Und der Stellenabbau könnte noch weiter gehen: „Parallel dazu werden wir im Rahmen des Orion-Programms das Potenzial für weitere Effizienzsteigerungen prüfen, einschließlich möglicher weiterer Anpassungen unserer Personalstruktur“, heißt es weiter. Uniper hat 7.600 Beschäftigte, davon 5.000 in Deutschland.

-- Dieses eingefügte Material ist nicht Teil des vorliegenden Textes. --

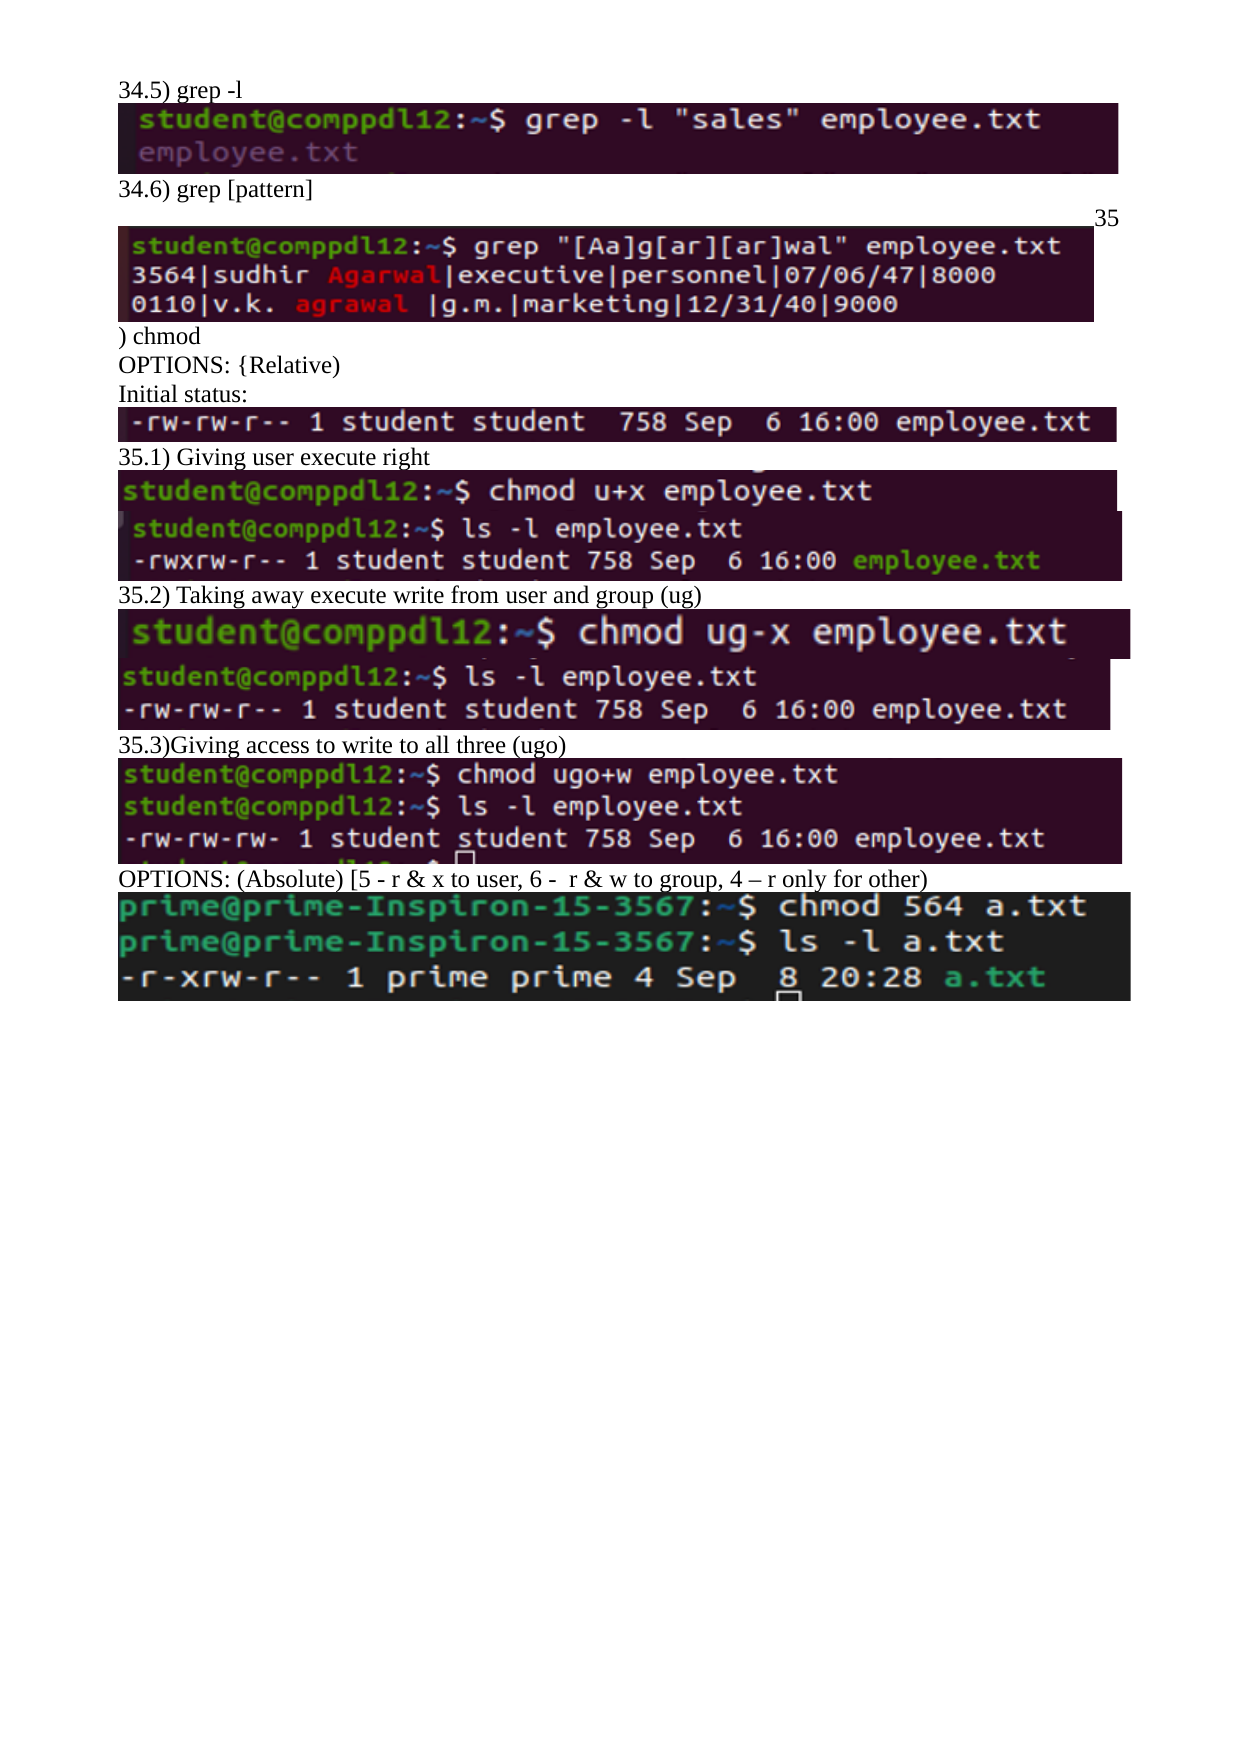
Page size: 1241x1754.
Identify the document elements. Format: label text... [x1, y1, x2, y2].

text 35.1) Giving user execute right [118, 442, 1122, 471]
text OPTIONS: {Relative) [118, 350, 1122, 379]
text Initial status: [118, 379, 1122, 407]
text 34.5) grep -l [118, 75, 1122, 104]
text 35.3)Giving access to write to all three (ugo) [118, 730, 1122, 758]
text 35) chmod [118, 203, 1122, 350]
text 35.2) Taking away execute write from user and group (ug) [118, 581, 1122, 609]
text OPTIONS: (Absolute) [5 - r & x to user, 6 - r & w to group, 4 – r only for other) [118, 864, 1122, 892]
text 34.6) grep [pattern] [118, 174, 1122, 203]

Zur Begründung für den Stellenabbau heißt es: „Derzeit sehen wir uns mit einem schwieriger gewordenen Marktumfeld konfrontiert, als wir ursprünglich erwartet hatten“, so der Vorstand. „Wir hatten zwar mit niedrigeren Strompreisen gerechnet, aber ein weiterer deutlicher Preisverfall auf dem für uns wichtigen nordischen Strommarkt hat unsere Gewinnaussichten für die nächsten drei Jahre seit der letzten Mittelfristplanung erheblich verschlechtert.“ Und: „Gleichzeitig schrumpft unser Anlagen-Portfolio über einen längeren Zeitraum – ein Trend, den wir seit 2022 beobachten und der sich voraussichtlich bis 2030 fortsetzen wird.“ Hinzu kämen regulatorische Verzögerungen. „Um einen länger anhaltenden Gewinnrückgang zu verhindern, ergreifen wir jetzt proaktive Maßnahmen.“

Freie Stellen sollen nicht mehr besetzt werden, Abfindungen und Vorruhestand sind geplant: Man werde „unverzüglich Gespräche mit der deutschen Mitbestimmung über eine Initiative zum freiwilligen Ausscheiden aus dem Unternehmen aufnehmen, die Initiative könnte Vorruhestandsregelungen, Abfindungszahlungen sowie einen Wechsel in die Beschäftigungsgesellschaft umfassen“, schreiben die Vorstände weiter. Basis soll der Tarifvertrag „Soziale Absicherung“ sein.